L’essence de la culture européenne réside dans une diversité vivante et fécondante. Ce qui est important, a résumé Edgar Morin, « ce ne sont pas seulement les idées maîtresses (christianisme,
humanisme, raison, science) ; ce sont ces idées ET leurs contraires, ET le dialogue des pluralités ». « Ce qui importe dans le devenir de la culture européenne, c’est la rencontre fécondante des
diversités, des antagonismes, des concurrences, des complémentarités, c'est-à-dire leur dialogique. » Permettant à chacun de trouver sa voie et son horizon, livres et lecture répondent,
précisément, à cette caractéristique
fondamentale.
La stratégie mondialiste privilégie l’unification, voire l’uniformisation simplificatrice. Mais elle apparaît alors entachée de deux erreurs majeures : d’une part, elle sous-estime la force des
nations ; d’autre part, elle veut harmoniser les communautés humaines par l’économie, ce qui la conduit à l’impasse. Car les peuples ne sont pas de simples populations interchangeables, et la
rationalité économique ne produit qu’un faible sentiment d’appartenance.

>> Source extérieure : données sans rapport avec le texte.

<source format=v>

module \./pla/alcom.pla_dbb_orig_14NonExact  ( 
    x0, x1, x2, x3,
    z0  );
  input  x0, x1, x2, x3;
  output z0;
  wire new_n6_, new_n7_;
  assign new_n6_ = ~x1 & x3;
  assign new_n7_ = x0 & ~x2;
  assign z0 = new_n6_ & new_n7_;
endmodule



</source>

Dans un monde où l’homme manque à l’homme
La mondialisation issue du développement exponentiel des réseaux de communication, notamment informatiques, a eu pour effet l’interdépendance croissante des économies et des bouleversements dans
l’ordre culturel. La culture est alors invoquée pour recoudre le tissu local, national et international déchiré. La culture est souvent un bon recours ; mais c’est aussi parfois attendre trop d’elle.

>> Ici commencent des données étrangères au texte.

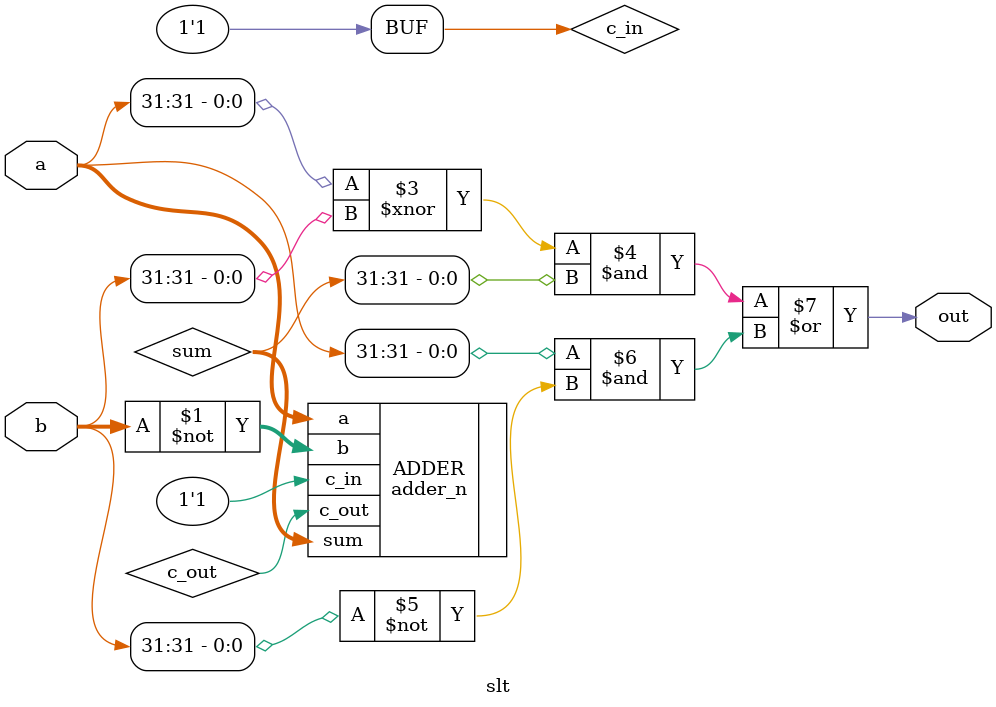
<source format=sv>
module slt(a, b, out);
parameter N = 32;
input wire signed [N-1:0] a, b;
output logic out;

// Using only *structural* combinational logic, make a module that computes if a is less than b!
// Note: this assumes that the two inputs are signed: aka should be interpreted as two's complement.

// Copy any other modules you use into this folder and update the Makefile accordingly.

// Gati helped me out with figuring out that I declared the adder inside always_comb

logic c_in = 1'b1;
logic signed [N-1:0] sum;
wire c_out;

adder_n #(.N(N)) ADDER(.a(a), .b(~b), .c_in(c_in), .sum(sum), .c_out(c_out));

always_comb begin
    out = ((a[N-1] ~^ b[N-1]) & sum[N-1]) | (a[N-1] & ~b[N-1]);
end

endmodule
</source>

« Ceci tuera cela », prophétisait Victor Hugo en regardant Notre-Dame de Paris. « Multiplié » par l’invention de Gutenberg, le livre imprimé a pu, en effet, gagner à ses idées en peu de temps un
nombre considérable d’esprits ; en ce sens, le papier a pu paraître plus fort que le majestueux édifice de pierre, « synthèse de tout un pays » (Auguste Rodin).

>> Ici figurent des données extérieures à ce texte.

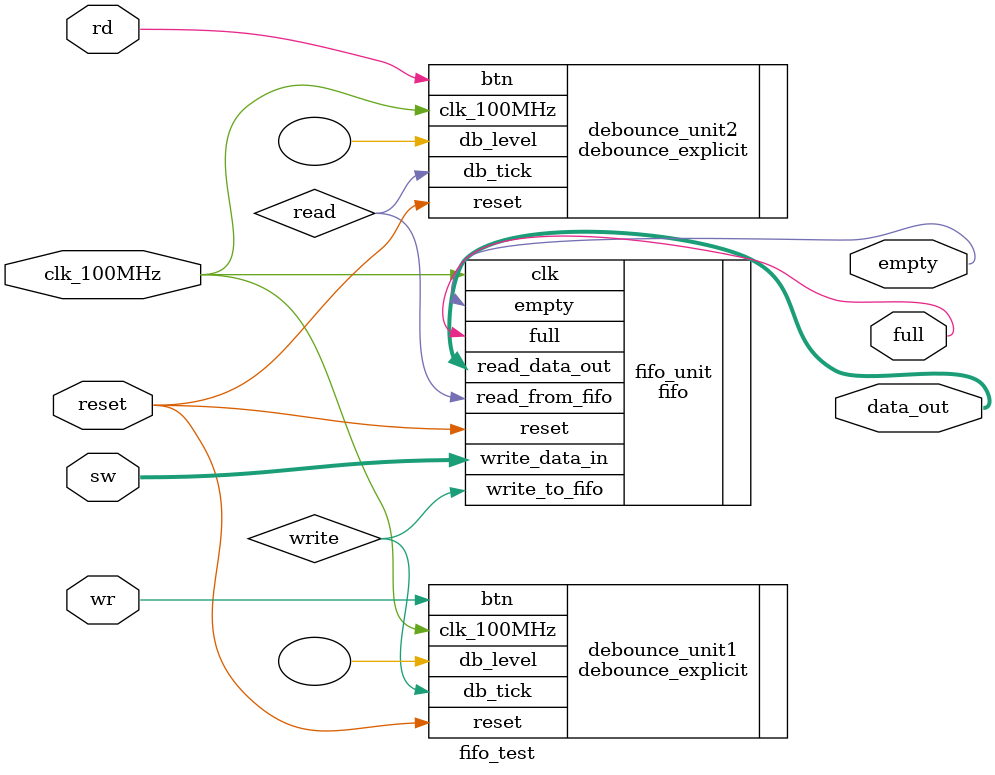
<source format=v>

`timescale 1ns / 1ps

module fifo_test(
    input clk_100MHz,       // 100MHz
    input reset,            // btnC
    input wr,               // btnU - upload
    input rd,               // btnD - download
    input [2:0] sw,         // data value 3 bits
    output full,            // LED15
    output empty,           // LED0
    output [2:0] data_out   // read data - LEDs 7,6,5
    );
    
    // signal declaration
    wire write, read;
    
    debounce_explicit debounce_unit1(
        .clk_100MHz(clk_100MHz),
        .reset(reset),
        .btn(wr),
        .db_level(),        // unconnected
        .db_tick(write)
    );
   
    debounce_explicit debounce_unit2(
        .clk_100MHz(clk_100MHz),
        .reset(reset),
        .btn(rd),
        .db_level(),        // unconnected
        .db_tick(read)
    );
    
    fifo #(.DATA_SIZE(3), .ADDR_SPACE_EXP(2)) fifo_unit(
        .clk(clk_100MHz),
        .reset(reset),
        .write_to_fifo(write),
        .read_from_fifo(read),
        .write_data_in(sw),
        .read_data_out(data_out),
        .full(full),
        .empty(empty)
        );
    
endmodule

</source>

Certains croient assister actuellement, à la fois, à la fin de règne du livre et au « soleil couchant » des cathédrales. En réalité, le livre-papier, par la force irremplaçable de ses qualités
propres, a triomphé des menaces successives de la presse, du phonographe, du téléphone, de la radio, du cinéma et de la télévision, comme il survit aujourd’hui aux écrans d'ordinateurs.
Fidèle reflet de toute une civilisation, le livre, moteur de l’Histoire, a su s’adapter aux changements techniques. Que toute la chaîne du livre, de l'auteur à l'éditeur, en passant par
l'imprimeur, le diffuseur, le libraire, soit bouleversée par l’informatique, voire par la croissante dématérialisation de livres, ne signifie pas la fatale mort du livre. Dans son « immortalité
précaire » (Victor Hugo), le livre est une nouvelle fois entré en résistance.
Quant aux cathédrales, ces « livres de pierre », gardiennes de la mémoire de l’Humanité, chacun a pu constater en avril 2019 lors de l’incendie de Notre-Dame de Paris, la puissance de l’émotion
planétaire suscitée par le terrible événement. Tandis que l’on dénombre quatre millions de pèlerins et visiteurs par an pour la cathédrale de Strasbourg, « prodige du gigantesque et du délicat »,
admiré de Hugo et célébré par Goethe.
Il est donc totalement hors de question, pour nous, d’en finir avec les cathédrales et les bibliothèques ! Elles affirment la prééminence de Dieu et des hommes sur les choses.